> **Material provided**
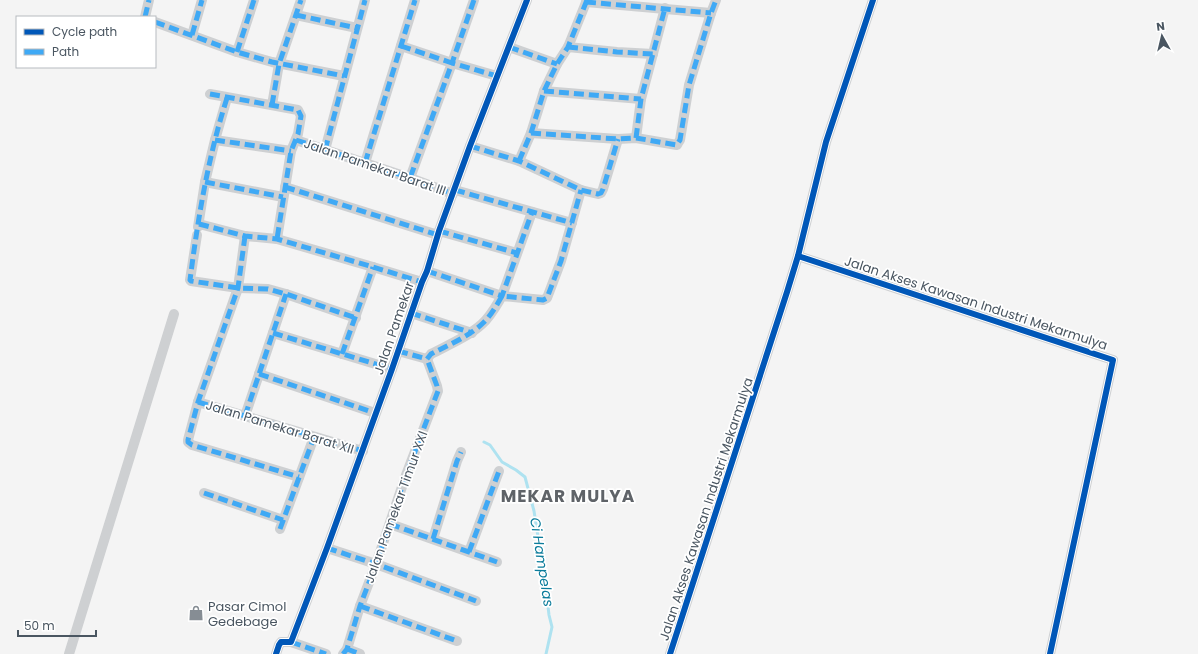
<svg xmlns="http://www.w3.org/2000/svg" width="1198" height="654" font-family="Poppins,sans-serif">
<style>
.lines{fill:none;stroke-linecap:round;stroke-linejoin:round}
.stream{stroke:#aee2f0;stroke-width:3}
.street{stroke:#ced0d2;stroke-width:10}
.quiet{stroke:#3fa9f5;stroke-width:5;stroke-dasharray:10 5;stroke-linecap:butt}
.cycleway-casing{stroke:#fff;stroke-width:8}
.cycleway{stroke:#0057b8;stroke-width:6}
.labels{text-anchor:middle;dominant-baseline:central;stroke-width:3.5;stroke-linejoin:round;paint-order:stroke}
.street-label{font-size:13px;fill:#4a5661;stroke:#fff}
.poi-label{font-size:13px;fill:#4a5661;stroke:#fff;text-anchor:start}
.water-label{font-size:14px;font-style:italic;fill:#0c7c9b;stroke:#fff}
.district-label{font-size:17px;font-weight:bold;letter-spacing:1px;fill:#5f6368;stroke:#fff}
</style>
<rect width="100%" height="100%" fill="#f4f4f4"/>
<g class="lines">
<!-- stream -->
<polyline class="stream" points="484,442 490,445 502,462 516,470 525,477 534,511 545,581 549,615 552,627 546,654"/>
<!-- street -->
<g class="street">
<polyline points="474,0 452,63 497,76"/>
<polyline points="586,2 711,13"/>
<polyline points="296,15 357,28"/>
<polyline points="145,17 149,0"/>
<polyline points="155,22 237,52 272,62 344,76"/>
<polyline points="192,35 202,0"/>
<polyline points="401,46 452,63 410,178"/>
<polyline points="509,47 557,64"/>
<polyline points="568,47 617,52 653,54"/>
<polyline points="237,52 254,0"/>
<polyline points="544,91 641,99"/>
<polyline points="210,94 298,110 301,116 298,134 291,151 277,239"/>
<polyline points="272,105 279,64 301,0"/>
<polyline points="531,133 618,139 636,138 677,145 678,143 680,140 689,85 711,13 716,0"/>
<polyline points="636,138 641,99 665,8"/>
<polyline points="215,140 291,151"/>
<polyline points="296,140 410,178 453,194"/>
<polyline points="470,146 519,161 581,190 598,194 601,193 603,189 618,139"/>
<polyline points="325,150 365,0"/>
<polyline points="519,161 531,133 544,91 557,64 568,47 587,0"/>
<polyline points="365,163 415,0"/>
<polyline points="205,182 283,197"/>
<polyline points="285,187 438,235"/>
<polyline points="455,190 572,223"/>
<polyline points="199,224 245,236 277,239 373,267 422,282"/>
<polyline points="198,227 205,182 215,140 227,98"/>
<polyline points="439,231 517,253"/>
<polyline points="197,235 190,280 191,281 238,288 268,289 286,294 356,318"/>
<polyline points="245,236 238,288 198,402 188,440 188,442 192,445 299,477"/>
<polyline points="798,256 1113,360 1050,654"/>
<polyline points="427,271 502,296 532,212"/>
<polyline points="411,313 472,333"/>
<polyline points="273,333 392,369"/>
<polyline points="398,351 427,359"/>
<polyline points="342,354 373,267"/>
<path d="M427 359 431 354C448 345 468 337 482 324 491 316 496 306 502 296L543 300 547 298 561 261 581 190"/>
<polyline points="259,374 375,413"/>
<polyline points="198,402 363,451"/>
<polyline points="245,416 286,294"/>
<polyline points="204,493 283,520"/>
<polyline points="390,524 497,562"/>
<polyline points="280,529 314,437"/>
<polyline points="433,539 457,461 461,452"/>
<polyline points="327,548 376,564 476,601"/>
<polyline points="469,552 499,471"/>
<polyline points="360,606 457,641"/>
<polyline points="291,642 326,654"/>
<polyline points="347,649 360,654"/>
<polyline points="69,654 174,314"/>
<polyline points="276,654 279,645 281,642 291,642 327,548 392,369 422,282 427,271 439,231 470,146 527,0"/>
<polyline points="343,654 347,649 360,606 376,564 406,475 438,391 437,386 427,359"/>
<polyline points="670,654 787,292 798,256 826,142 873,0"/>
</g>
<!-- quiet -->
<g class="quiet">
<polyline points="474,0 452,63 497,76"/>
<polyline points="586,2 711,13"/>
<polyline points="296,15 357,28"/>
<polyline points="145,17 149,0"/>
<polyline points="155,22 237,52 272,62 344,76"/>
<polyline points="192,35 202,0"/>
<polyline points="401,46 452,63 410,178"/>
<polyline points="509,47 557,64"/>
<polyline points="568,47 617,52 653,54"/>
<polyline points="237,52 254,0"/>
<polyline points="544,91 641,99"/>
<polyline points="210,94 298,110 301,116 298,134 291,151 277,239"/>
<path d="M227 98C208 157 198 218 190 280L191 281 238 288 268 289 286 294 356 318"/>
<polyline points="272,105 279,64 301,0"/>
<polyline points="531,133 618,139 636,138 677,145 678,143 680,140 689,85 711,13 716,0"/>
<polyline points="636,138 641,99 665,8"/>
<polyline points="215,140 291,151"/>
<polyline points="296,140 410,178 453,194"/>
<polyline points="470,146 519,161 581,190 598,194 601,193 603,189 618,139"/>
<polyline points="325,150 365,0"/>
<polyline points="519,161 531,133 544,91 557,64 568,47 587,0"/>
<polyline points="365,163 415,0"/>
<polyline points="205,182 283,197"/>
<polyline points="285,187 438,235"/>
<polyline points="455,190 572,223"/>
<polyline points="199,224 245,236 277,239 373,267 422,282"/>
<polyline points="439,231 517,253"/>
<polyline points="245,236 238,288 198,402 188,440 188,442 192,445 299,477"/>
<polyline points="427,271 502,296 532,212"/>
<polyline points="411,313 472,333"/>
<polyline points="273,333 392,369"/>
<polyline points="398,351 427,359"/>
<polyline points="342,354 373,267"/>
<path d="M427 359 431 354C448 345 468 337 482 324 491 316 496 306 502 296L543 300 547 298 561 261 581 190"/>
<polyline points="259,374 375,413"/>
<polyline points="198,402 363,451"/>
<polyline points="245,416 286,294"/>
<polyline points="204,493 283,520"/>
<polyline points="390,524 497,562"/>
<polyline points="280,529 314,437"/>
<polyline points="433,539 457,461 461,452"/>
<polyline points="327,548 376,564 476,601"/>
<polyline points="469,552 499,471"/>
<polyline points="360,606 457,641"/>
<polyline points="291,642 326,654"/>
<polyline points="347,649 360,654"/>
<polyline points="343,654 347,649 360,606 376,564 406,475 438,391 437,386 427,359"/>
</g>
<!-- cycleway casing -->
<g class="cycleway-casing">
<g id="cycleway">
<polyline points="798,256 1113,360 1050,654"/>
<polyline points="276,654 279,645 281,642 291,642 327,548 392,369 422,282 427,271 439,231 470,146 527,0"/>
<polyline points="670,654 787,292 798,256 826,142 873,0"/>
</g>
</g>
<!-- cycleway -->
<use href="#cycleway" class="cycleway"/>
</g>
<!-- icons -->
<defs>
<g id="shop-bare" transform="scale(1.2)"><path d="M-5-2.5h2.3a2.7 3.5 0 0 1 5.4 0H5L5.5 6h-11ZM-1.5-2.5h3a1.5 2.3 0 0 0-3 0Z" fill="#868d94" stroke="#fff" stroke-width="2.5" paint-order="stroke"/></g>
</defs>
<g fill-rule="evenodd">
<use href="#shop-bare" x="196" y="613"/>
</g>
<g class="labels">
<!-- street labels -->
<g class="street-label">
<text transform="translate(375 167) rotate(19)">Jalan Pamekar Barat III</text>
<text transform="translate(976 303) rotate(18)">Jalan Akses Kawasan Industri Mekarmulya</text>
<text transform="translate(394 328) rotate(-71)">Jalan Pamekar</text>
<text transform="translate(280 427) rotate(17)">Jalan Pamekar Barat XII</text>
<text transform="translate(396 507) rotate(-70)">Jalan Pamekar Timur XXI</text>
<text transform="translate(706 509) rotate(-72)">Jalan Akses Kawasan Industri Mekarmulya</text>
</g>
<!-- poi labels -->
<g class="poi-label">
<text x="208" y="606">Pasar Cimol<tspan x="208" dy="15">Gedebage</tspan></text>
</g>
<!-- water labels -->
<g class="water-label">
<text transform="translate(542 562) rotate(81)">Ci Hampelas</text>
</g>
<!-- district labels -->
<g class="district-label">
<text x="568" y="496">MEKAR MULYA</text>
</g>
</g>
<!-- legend -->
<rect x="16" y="16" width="140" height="52" fill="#ffffff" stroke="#b7bbc0"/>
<rect x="24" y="29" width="20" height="6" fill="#0057b8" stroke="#b7bbc0"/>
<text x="52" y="36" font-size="12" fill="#4a5661">Cycle path</text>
<rect x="24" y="49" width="20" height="6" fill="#3fa9f5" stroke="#b7bbc0"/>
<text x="52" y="56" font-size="12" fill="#4a5661">Path</text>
<!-- north arrow -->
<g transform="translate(1162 36) rotate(352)" stroke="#ffffff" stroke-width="3" paint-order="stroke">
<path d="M0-3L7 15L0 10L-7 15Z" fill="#4a5661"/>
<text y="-6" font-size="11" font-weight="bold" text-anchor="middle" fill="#4a5661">N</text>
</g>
<!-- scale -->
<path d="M18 630v6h78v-6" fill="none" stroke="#4a5661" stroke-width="2"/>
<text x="24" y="630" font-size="12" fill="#4a5661" stroke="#ffffff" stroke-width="3" paint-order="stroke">50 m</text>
</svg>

> **Description of the task**
Find the string "none" in the material above, and report every line where it occurs.

> **Written response**
.lines{fill:none;stroke-linecap:round;stroke-linejoin:round}
<path d="M18 630v6h78v-6" fill="none" stroke="#4a5661" stroke-width="2"/>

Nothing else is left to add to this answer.